Encounter with the West.

The first theme brings us back to the Kievan metropolitanate, which in the fourteenth century had remained outside the borders of Muscovite Orthodoxy, just as the Russian lands began to be gathered around Moscow. This division of the Russian Church into two metropolitanates may be explained in the first place by the rivalry between Moscow and Lithuania for a central position in pulling the state together. In the fourteenth century Lithuania was in fact a Russian land and had claims as good as Moscow’s to draw together the appanages. Hence the Lithuanian princes strove to acquire their own metropolitan, who would be independent of Moscow, and by the fifteenth century they were successful. Even earlier, through the marriage of Yagailo to Jadwiga of Poland in 1386, the Lithuanian kingdom was at first in personal union with Poland, and later, after the last upsurge of Lithuanian independence under Vitovt (1398), in political union. After the middle of the fifteenth century the southwest metropolitanate was under the authority of Roman Catholic kings and in direct contact, first with Catholicism and later with Protestantism — that is, under the constant and very strong impact of alien forms of faith. That bitter struggle cannot be described here; it is difficult to imagine anything more remote from genuine unity of the Church than the campaigns — conducted by fire and sword, and with falsehood and violence — that broke the spirit of the people and poisoned Christianity with hatred, all in the name of unia, or unification!
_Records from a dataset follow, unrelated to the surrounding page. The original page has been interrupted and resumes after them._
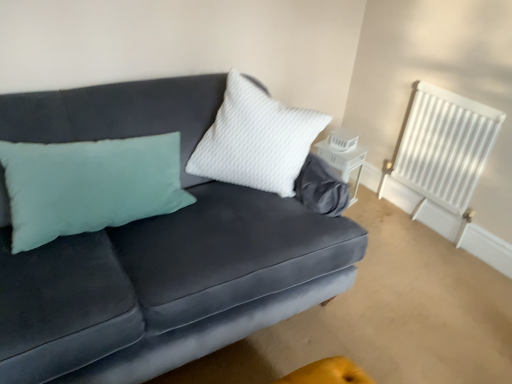
Question: From a real-world perspective, relative to velvet dark blue couch at center, is white matte lantern at center vertically above or below?

Choices:
 (A) below
 (B) above

Answer: (A)

Question: In the image, is white matte lantern at center on the left side or the right side of velvet dark blue couch at center?

Choices:
 (A) left
 (B) right

Answer: (B)

Question: Which object is the farthest from the white matte lantern at center?

Choices:
 (A) white painted metal radiator at upper right
 (B) velvet dark blue couch at center

Answer: (B)

Question: Which is farther from the white painted metal radiator at upper right?

Choices:
 (A) velvet dark blue couch at center
 (B) white matte lantern at center

Answer: (A)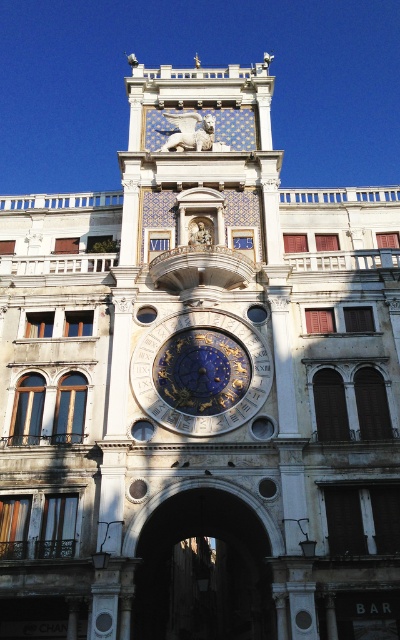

The union of Brest-Litovsk of 1596, which started a period of bloody persecution of Orthodoxy in Galicia, Lithuania, and Volynia, was a fitting end to the Byzantine “unions,” with the sole distinction that the latter, thanks to the Turkish yoke, proved ephemeral whereas Brest-Litovsk poisoned the southwestern Slavs with hatred, divisions, and discord for many centuries to come. Real persecutions of Orthodoxy have flared up here even in the twentieth century.

But this history has another distinguishing mark. When almost all the Orthodox hierarchy at the end of the sixteenth century seemed drawn to union (or rather, that is, to the rights and estates of Polish Catholic bishops), the defense of Orthodoxy was undertaken in the first place by Orthodox intellectuals, and secondly by the people of the Church themselves. Among the followers of the influential Prince Ostrozhsky the first cultural center was formed, a college was founded, and Orthodoxy defended by pen and book. Prince Kurbsky and the first Russian printer, Ivan Fedorov, took refuge in Ostrog, and here the famous Ostrozhsky Bible was printed (1580-81).